The active window is drawn directly into the LFB. This is so it can be moved easily: the windows data is memcpy'd into the LFB, and the area it was before, is memcpy'd from that area in the double buffer. The active window is the only window allowed to move position, as i am not allowing non-focused windows to be resized or moved in my API (unless someone has a reason why this would be needed).

When a window is selected, the mouse (or keyboard) driver sends a message to the WM telling them which window now has focus, and this window becomes the "active window".

there is much example code around for screen drivers but you
need to interface it with your code.I will use only a vga driver
which supports multiple 4bit and 8bit modes for the beginning.

you know 8 bit can only support 256 colours? and a max resolution of (iirc) 320x400 (or something silly).

and as for the existing code, i plan to port OpenGL once i have a stable WM (and have fixed my heap problems). From OpenGL a lot of routes are open, including SDL (with games such as Doom, Quake I and II, and applications such as mp3 players etc).

I thought about porting an early version of X, but if im honest, i would prefer to implement my own WM, where the only restriction is getting OpenGL to work with it.

Crazed123 wrote: At this point in graphics technology we shouldn't be sending bitmaps at all to the graphics driver unless absolutely necessary (like textures and icons), because at least right now graphics computation is extremely cheap compared to relatively expensive memory space.

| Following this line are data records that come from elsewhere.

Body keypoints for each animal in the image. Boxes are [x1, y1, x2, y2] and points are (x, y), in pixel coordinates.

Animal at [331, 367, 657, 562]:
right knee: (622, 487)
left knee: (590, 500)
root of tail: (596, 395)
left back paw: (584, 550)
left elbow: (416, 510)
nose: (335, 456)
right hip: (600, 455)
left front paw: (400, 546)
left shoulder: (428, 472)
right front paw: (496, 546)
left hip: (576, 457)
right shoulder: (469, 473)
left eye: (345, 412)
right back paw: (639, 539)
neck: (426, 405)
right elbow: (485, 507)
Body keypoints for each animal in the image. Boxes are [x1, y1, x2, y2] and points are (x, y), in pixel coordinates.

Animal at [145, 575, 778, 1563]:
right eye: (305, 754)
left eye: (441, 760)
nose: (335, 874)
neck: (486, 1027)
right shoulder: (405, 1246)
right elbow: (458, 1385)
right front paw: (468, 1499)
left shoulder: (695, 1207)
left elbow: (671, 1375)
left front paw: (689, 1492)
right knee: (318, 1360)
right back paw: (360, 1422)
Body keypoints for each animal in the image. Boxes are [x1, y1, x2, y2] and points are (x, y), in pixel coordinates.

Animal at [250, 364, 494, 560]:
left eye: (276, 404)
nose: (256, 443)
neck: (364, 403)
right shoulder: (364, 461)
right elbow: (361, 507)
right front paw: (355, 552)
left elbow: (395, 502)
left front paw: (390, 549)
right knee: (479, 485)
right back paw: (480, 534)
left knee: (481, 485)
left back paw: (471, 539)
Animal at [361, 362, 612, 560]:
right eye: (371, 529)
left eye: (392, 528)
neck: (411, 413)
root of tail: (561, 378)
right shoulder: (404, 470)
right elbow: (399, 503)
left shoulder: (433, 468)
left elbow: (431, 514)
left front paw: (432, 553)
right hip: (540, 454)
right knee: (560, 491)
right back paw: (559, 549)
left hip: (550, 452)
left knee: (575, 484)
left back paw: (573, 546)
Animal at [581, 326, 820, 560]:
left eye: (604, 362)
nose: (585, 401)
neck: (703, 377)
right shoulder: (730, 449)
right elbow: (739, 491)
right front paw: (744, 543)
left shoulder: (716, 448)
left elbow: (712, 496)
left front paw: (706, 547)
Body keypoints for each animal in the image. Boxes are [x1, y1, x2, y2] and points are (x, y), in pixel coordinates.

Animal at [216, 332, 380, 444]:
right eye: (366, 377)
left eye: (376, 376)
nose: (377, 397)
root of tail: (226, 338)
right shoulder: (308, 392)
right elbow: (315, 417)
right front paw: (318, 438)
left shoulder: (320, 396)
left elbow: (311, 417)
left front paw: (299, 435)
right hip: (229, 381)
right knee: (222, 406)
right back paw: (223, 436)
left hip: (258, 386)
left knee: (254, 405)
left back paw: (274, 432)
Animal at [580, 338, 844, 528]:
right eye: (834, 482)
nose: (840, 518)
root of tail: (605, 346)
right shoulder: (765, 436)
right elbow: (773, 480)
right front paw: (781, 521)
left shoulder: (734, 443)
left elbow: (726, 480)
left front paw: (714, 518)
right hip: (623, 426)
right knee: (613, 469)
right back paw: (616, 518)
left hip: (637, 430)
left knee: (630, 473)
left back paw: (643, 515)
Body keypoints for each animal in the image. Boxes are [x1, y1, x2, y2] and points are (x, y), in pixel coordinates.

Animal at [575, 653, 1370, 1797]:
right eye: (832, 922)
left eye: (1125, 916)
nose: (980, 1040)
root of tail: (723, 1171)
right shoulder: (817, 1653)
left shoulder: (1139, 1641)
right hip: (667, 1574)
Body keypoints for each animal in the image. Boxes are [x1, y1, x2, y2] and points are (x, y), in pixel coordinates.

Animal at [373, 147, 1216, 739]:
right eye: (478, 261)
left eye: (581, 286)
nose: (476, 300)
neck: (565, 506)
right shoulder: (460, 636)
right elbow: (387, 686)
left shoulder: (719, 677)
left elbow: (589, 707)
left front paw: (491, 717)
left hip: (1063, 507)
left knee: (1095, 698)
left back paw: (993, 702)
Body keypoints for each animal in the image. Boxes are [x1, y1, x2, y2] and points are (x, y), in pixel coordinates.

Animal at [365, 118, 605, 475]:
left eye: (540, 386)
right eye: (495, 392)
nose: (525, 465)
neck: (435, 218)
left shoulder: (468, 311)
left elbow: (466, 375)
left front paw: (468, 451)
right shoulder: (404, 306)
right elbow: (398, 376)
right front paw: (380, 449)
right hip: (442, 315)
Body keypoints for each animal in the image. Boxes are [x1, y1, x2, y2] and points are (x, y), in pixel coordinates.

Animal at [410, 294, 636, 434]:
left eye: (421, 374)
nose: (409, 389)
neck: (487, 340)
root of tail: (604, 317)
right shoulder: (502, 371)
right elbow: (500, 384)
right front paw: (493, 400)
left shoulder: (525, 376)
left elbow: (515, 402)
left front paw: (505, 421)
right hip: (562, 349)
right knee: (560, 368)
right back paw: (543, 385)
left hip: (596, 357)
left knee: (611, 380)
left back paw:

Does the hardware usually provide a spline fitter primitive? And is it typical to use that technique for drawing fonts? If not, then I'd think that almost anyone would also have to draw every glyph of "text" to the screen as bitmaps, too. Which means half the screen is always bitmaps.

IIRC splines are rendered as lines...

One observation not already made (if I read correctly) is that when using 3D acceleration, each window must have its own buffer in order to do all those nice things like the OS X 'zoom out' function, Vista's preview task bar, Compiz' wobbling windows etc. etc. Having a backbuffer for each window is surely the way to go (even if you do not plan on 3D acceleration very soon). All these 'update only the affected rectangle' stuff, come on, that's Windows 3.0 we're talking about. I mean, go ahead if you like, but don't claim it's the best way to do it.


JAL

With 3D hardware support those buffers are in video memory, so it's fast. With system memory - bad idea. That's what I was trying to say. Go with buffers if you plan on using 3d hardware. And I think it is also possible to use VESA VBE to access offscreen video memory. Never tried it myself.

zaleschiemilgabriel wrote:With 3D hardware support those buffers are in video memory, so it's fast. With system memory - bad idea.

Ouch. I see. Knowing the way hardware gets designed, that sounds all too likely. However, that kinda means that it's best to use both methods -- if it's possible that they can be abstracted far enough to look the same to an app.